Cinq chapitres, puis un cahier de photographies, suivis de trois entretiens effectués à dix ans d’intervalle, en 1996, 1997 et 2005 au Lamentin, à la Martinique : ainsi est structuré le livre que Dominique Berthet, maître de conférences à l’IUFM de la Martinique, consacre à Ernest Breleur [1].
L’oeuvre de cet artiste, qui vit et travaille aux Caraïbes, est singulière et marquante à bien des égards, souligne son exégète. Le choix qu’il a fait d’abandonner la peinture au profit de feuilles de radiographies comme matériau pose crûment la question du corps, d’un corps ambigu, d’un corps énigmatique – c’est là le sujet, et qui dit énigme dit résolution ou du moins tentative de résolution de l’énigme -, d’un corps sciemment reconstitué. Bref, ce corps qui ne cesse de nous intriguer pour nous habiter autant que nous l’habitons.
Dominique Berthet ne s’y trompe pas : « Dans les oeuvres d’Ernest Breleur, écrit-il page 14, ni la chair ni la peau ne s’offrent au regard des spectateurs à la façon des coloristes ». Il y a bien en effet une transmutation assez trouble qui s’opère. Ni vrai intérieur, ni réel extérieur : mais des cicatrices, des sutures, sur lesquelles semble sautiller et que relie du fil blanchâtre de couturière. Des trous que l’on coud, que l’on recoud. « Même si l’élasticité de la peau et l’épaisseur de la chair nous échappent, elles ne sont pas totalement absentes de ces réalisations. » [Page 15.] L’artiste comme chirurgien qui répare, ou légiste qui dissèque. C’est à force d’agrafages, de juxtapositions de blocs – j’allais écrire de blocs-soudains -, qu’il joue au démiurge et engendre des monstres.
Le judicieux cahier de photographies, de belle qualité, qui y s’y trouve entrelardé, montre bien quel peut être l’impact visuel de cet opus vivendi, perceptible à plusieurs échelons.
Ce livre, pourtant de coût modeste, est superbe. Il fait le point d’une manière claire, méthodique, sur un travail trop méconnu. Excellente idée également que d’avoir regroupé ces trois interviews, qui montrent bien son évolution de ces dernières années. Ernest Breleur y explique comment il a pris ses distances avec des oeuvres d’autrefois, qui se préoccupaient trop d’une Afrique lointaine, imaginaire, mythique.

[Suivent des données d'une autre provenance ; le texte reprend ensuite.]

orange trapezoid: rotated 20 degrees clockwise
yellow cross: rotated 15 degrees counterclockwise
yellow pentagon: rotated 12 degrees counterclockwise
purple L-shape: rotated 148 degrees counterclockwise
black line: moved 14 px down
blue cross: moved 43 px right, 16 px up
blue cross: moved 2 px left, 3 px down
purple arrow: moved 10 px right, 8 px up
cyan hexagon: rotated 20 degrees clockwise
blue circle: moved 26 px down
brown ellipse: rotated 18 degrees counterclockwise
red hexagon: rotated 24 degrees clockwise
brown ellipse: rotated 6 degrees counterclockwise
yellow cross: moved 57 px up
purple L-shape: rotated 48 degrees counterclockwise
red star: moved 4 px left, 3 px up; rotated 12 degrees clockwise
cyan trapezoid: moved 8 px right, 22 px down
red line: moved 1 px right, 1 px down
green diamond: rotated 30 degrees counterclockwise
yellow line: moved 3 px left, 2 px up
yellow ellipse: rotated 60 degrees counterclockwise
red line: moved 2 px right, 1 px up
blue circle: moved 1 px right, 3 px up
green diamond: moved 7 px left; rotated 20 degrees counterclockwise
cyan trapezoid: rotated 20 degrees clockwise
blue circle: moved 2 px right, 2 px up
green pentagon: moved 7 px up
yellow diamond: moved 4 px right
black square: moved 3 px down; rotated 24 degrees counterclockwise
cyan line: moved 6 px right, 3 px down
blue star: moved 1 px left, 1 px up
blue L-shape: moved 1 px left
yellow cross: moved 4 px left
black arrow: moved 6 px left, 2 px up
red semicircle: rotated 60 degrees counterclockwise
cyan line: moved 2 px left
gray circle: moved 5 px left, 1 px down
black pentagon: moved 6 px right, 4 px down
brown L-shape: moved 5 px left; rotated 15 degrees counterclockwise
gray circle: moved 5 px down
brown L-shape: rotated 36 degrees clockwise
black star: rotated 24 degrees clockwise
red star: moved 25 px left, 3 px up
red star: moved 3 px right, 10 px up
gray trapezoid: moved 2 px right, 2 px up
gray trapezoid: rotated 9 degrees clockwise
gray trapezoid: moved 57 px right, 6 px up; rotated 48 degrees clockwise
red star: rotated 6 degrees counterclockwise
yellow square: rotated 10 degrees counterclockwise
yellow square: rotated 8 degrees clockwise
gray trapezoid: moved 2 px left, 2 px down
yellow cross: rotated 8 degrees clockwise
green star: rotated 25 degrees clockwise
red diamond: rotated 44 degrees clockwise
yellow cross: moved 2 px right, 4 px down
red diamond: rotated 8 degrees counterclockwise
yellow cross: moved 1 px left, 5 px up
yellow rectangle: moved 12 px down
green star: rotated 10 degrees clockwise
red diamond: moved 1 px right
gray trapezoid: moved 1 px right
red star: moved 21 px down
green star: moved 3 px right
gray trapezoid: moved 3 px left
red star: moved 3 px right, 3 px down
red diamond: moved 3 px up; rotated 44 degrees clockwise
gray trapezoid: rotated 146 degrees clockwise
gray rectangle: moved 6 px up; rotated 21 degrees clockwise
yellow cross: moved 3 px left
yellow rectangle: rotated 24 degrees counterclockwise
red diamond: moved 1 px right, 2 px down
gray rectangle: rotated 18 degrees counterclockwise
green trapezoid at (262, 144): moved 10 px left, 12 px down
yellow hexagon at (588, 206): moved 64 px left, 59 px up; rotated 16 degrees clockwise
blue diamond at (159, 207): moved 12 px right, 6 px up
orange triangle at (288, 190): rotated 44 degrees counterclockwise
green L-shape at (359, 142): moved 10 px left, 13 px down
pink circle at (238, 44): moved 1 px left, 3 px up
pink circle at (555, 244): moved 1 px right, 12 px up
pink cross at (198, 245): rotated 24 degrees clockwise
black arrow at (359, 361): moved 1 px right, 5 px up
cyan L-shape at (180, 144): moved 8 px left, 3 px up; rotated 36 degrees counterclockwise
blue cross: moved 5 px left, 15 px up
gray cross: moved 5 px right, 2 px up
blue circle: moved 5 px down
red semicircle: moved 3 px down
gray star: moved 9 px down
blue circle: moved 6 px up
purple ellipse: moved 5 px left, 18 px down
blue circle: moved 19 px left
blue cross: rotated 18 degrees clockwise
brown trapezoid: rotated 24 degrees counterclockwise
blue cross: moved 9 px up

Les supports et constituants qu’il utilise désormais, sans être vulgaires, sont banals, extérieurs aux champs présupposés de l’art. Ils impliquent une rematérialisation de l’oeuvre sur laquelle l’artiste tient à s’expliquer [P. 99.] : « En fait, il s’agit bien de la question de la matière, de la question du mouvement de la matière, de la question de la transformation de la matière. »
Ce n’est certes pas une coïncidence que cette interrogation sur le réel, car son travail porte haut et fort. Et pas seulement dans les directions les plus usuellement labourées.